= Your goal =
Only the lines of the data below from the one with "left eye: (332, 159)" through the one with "right back paw: (385, 588)" are wanted. Repeat them exactly.

[Bounding box coordinate data]
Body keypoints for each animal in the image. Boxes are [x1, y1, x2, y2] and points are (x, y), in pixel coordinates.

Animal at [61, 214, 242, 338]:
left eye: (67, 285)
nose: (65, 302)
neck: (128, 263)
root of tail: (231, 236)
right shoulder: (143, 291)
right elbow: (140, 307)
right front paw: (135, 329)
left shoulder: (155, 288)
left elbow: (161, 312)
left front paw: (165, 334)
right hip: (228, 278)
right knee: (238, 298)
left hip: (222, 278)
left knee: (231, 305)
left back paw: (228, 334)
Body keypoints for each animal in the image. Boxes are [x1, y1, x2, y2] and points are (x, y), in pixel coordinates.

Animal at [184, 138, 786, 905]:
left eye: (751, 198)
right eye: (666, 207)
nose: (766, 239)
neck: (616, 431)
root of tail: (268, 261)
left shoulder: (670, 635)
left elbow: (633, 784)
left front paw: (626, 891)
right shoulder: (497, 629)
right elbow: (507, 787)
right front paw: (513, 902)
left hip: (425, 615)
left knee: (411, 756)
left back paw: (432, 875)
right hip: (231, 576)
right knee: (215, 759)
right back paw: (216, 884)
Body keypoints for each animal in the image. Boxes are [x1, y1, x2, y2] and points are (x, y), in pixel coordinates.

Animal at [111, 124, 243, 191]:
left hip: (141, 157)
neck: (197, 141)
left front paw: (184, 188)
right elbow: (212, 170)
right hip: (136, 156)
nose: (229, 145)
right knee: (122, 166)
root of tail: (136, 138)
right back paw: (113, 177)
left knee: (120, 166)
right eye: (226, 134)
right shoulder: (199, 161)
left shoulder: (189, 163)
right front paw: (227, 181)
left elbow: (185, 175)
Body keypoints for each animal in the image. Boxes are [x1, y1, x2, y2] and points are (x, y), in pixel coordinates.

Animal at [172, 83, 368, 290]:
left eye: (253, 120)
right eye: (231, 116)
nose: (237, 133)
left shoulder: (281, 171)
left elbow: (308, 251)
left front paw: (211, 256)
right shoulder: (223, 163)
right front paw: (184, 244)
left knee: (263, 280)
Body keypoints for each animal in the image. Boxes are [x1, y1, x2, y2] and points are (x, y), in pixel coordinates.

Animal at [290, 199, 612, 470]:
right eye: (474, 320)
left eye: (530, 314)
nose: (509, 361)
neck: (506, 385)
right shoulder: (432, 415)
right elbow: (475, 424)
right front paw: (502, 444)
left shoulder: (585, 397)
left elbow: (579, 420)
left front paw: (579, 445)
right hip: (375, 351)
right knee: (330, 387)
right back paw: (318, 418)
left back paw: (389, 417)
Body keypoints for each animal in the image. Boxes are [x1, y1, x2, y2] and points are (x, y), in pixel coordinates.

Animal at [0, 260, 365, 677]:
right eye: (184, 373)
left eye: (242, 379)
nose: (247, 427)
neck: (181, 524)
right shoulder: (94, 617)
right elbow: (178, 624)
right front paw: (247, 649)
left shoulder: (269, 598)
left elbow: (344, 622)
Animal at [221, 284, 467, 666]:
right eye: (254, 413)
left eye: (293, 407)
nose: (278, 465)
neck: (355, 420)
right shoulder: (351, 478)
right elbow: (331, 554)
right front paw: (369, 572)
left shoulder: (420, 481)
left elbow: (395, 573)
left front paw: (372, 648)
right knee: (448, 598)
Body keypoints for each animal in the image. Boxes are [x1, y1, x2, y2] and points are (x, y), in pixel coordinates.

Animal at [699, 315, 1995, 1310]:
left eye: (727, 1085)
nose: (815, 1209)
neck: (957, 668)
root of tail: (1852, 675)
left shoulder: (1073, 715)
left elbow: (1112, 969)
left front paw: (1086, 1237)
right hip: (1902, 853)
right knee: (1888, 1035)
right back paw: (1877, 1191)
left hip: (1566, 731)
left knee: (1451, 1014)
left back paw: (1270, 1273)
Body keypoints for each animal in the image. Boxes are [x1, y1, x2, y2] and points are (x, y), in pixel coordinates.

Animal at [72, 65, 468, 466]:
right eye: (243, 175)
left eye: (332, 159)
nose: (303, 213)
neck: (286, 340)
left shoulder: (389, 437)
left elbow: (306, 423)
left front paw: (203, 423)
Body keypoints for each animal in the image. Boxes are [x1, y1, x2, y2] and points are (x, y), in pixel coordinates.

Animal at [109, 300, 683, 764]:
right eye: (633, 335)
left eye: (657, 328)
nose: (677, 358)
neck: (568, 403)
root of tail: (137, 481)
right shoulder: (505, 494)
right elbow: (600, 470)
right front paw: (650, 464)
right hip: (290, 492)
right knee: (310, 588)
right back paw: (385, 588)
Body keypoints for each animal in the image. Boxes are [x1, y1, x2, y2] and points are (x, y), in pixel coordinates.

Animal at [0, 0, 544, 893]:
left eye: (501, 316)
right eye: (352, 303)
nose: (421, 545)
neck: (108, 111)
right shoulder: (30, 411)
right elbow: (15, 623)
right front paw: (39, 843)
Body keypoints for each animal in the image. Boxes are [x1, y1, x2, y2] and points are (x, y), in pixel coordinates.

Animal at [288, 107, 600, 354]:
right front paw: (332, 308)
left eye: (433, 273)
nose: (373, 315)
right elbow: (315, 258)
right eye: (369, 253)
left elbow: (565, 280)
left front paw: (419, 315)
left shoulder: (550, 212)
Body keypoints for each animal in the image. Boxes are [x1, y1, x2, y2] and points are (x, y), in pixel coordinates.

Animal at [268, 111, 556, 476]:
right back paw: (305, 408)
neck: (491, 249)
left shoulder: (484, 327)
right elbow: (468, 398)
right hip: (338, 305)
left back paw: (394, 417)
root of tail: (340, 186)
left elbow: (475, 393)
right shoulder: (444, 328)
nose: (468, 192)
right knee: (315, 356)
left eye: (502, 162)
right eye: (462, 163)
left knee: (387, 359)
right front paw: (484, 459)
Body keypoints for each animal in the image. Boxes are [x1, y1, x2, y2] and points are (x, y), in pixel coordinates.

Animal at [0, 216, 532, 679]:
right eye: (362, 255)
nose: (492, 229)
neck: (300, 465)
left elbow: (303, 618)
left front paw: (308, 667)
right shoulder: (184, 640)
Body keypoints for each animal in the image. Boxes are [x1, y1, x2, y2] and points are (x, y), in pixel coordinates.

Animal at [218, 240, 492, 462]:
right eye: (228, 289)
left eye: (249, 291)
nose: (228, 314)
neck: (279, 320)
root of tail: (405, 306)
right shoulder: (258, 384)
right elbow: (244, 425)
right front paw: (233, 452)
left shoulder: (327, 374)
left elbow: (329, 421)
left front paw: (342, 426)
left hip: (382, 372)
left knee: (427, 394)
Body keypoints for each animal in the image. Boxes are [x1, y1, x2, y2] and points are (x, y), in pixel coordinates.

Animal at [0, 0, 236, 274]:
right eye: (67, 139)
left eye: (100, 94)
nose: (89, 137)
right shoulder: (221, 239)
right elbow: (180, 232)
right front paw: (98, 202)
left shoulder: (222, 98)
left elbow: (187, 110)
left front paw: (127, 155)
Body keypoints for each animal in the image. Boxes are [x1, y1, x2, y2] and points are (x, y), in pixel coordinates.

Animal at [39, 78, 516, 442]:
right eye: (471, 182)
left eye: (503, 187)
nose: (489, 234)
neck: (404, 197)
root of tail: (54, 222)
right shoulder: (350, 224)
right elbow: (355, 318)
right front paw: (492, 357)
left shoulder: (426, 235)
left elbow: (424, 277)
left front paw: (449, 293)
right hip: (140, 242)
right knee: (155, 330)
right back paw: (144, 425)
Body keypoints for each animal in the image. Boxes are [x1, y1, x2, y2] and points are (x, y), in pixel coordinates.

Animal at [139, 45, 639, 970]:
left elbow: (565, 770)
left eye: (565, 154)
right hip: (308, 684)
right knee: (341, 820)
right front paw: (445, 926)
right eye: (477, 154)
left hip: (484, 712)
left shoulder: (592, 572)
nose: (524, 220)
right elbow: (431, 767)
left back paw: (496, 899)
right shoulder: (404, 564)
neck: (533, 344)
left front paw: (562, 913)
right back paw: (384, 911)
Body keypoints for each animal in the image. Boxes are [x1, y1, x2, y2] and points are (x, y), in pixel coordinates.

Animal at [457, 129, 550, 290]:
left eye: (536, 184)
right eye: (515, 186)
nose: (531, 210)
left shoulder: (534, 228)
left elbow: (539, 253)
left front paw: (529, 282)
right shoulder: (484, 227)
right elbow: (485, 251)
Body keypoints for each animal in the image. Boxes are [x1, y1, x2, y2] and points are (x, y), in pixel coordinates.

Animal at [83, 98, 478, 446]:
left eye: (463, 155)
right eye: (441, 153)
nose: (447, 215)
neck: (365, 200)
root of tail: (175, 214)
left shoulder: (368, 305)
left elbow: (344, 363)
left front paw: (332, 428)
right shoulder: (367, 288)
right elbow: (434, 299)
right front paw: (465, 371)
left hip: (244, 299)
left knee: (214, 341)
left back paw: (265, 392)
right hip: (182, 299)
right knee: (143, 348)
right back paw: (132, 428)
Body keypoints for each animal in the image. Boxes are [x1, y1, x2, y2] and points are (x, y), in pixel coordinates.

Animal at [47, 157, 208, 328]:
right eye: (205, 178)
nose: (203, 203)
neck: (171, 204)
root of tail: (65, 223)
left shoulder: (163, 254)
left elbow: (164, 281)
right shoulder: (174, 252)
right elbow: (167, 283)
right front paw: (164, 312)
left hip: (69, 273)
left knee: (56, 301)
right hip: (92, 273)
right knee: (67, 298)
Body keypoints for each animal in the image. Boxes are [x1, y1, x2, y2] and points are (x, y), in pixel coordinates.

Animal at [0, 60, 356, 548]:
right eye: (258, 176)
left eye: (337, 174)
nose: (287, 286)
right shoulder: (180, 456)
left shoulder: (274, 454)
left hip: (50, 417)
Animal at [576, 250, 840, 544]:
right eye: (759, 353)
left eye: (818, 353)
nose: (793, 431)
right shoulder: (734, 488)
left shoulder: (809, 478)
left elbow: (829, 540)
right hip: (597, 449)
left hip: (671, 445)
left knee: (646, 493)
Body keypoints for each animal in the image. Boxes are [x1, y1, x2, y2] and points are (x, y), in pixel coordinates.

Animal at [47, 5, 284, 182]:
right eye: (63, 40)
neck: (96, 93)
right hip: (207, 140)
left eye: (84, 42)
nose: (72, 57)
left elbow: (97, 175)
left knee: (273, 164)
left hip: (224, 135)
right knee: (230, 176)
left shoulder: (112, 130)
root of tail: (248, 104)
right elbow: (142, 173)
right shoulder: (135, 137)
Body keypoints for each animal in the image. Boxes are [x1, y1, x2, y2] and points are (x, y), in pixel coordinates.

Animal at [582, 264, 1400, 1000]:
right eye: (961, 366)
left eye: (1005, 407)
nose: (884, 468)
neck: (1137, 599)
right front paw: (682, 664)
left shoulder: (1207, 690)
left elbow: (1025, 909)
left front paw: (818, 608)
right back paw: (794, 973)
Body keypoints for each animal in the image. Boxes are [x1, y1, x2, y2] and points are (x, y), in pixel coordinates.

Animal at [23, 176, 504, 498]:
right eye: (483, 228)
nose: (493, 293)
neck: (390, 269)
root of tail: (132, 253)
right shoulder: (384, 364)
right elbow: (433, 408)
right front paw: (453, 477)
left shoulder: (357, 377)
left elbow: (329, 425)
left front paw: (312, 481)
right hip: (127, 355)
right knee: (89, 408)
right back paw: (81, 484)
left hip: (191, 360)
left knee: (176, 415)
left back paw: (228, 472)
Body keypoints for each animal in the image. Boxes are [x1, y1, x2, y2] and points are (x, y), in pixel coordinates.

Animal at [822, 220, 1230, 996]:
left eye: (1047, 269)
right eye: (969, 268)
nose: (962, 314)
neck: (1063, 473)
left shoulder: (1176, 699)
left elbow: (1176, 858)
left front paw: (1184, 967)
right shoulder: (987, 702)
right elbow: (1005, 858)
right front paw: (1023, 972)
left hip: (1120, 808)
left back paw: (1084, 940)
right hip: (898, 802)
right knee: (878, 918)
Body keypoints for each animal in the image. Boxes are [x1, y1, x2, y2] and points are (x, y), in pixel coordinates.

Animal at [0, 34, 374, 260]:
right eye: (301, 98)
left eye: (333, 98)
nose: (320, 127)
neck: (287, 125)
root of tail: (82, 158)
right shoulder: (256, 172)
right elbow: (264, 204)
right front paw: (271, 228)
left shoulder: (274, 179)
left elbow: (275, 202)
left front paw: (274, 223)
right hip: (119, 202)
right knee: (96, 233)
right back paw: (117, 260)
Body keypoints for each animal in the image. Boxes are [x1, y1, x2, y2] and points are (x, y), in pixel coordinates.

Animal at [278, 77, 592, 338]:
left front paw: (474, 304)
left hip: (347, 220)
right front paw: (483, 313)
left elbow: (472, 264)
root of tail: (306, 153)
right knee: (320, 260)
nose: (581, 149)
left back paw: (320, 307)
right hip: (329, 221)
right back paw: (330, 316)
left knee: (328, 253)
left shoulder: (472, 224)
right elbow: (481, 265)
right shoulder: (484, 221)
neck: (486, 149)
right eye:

= Exercise response =
left eye: (332, 159)
nose: (303, 213)
neck: (286, 340)
left shoulder: (389, 437)
left elbow: (306, 423)
left front paw: (203, 423)
Body keypoints for each animal in the image. Boxes are [x1, y1, x2, y2] and points are (x, y), in pixel coordinates.

Animal at [109, 300, 683, 764]:
right eye: (633, 335)
left eye: (657, 328)
nose: (677, 358)
neck: (568, 403)
root of tail: (137, 481)
right shoulder: (505, 494)
right elbow: (600, 470)
right front paw: (650, 464)
right hip: (290, 492)
right knee: (310, 588)
right back paw: (385, 588)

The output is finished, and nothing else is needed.